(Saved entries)
- Opening Delimiter -
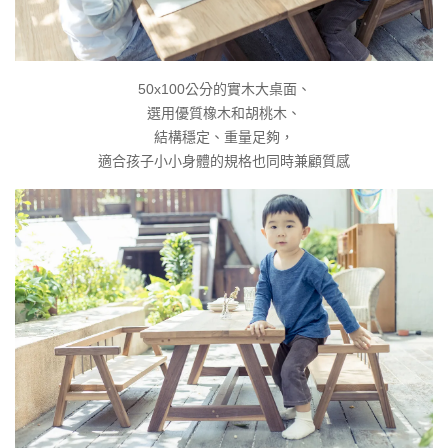
50x100公分的實木大桌面、
選用優質橡木和胡桃木、
結構穩定、重量足夠，
適合孩子小小身體的規格也同時兼顧質感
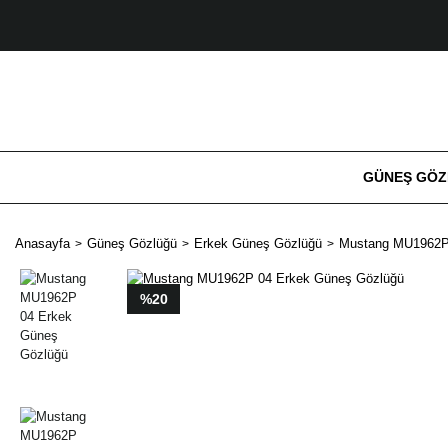
GÜNEŞ GÖ
Anasayfa
Güneş Gözlüğü
Erkek Güneş Gözlüğü
Mustang MU1962P
%20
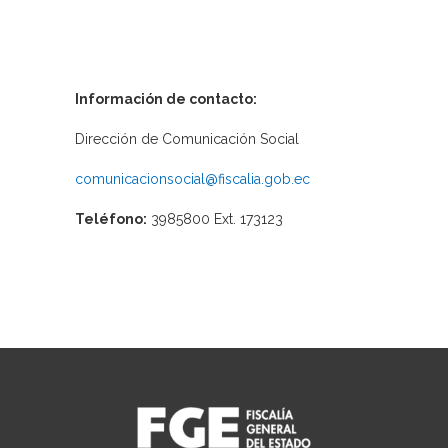
Información de contacto:
Dirección de Comunicación Social
comunicacionsocial@fiscalia.gob.ec
Teléfono:
3985800 Ext. 173123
- Closing Delimiter -
### Directions for this task:
All of the lines above should be printed exactly, minus the pictures.

### Output:
50x100公分的實木大桌面、
選用優質橡木和胡桃木、
結構穩定、重量足夠，
適合孩子小小身體的規格也同時兼顧質感
GÜNEŞ GÖ
Anasayfa
Güneş Gözlüğü
Erkek Güneş Gözlüğü
Mustang MU1962P
%20
Información de contacto:
Dirección de Comunicación Social
comunicacionsocial@fiscalia.gob.ec
Teléfono:
3985800 Ext. 173123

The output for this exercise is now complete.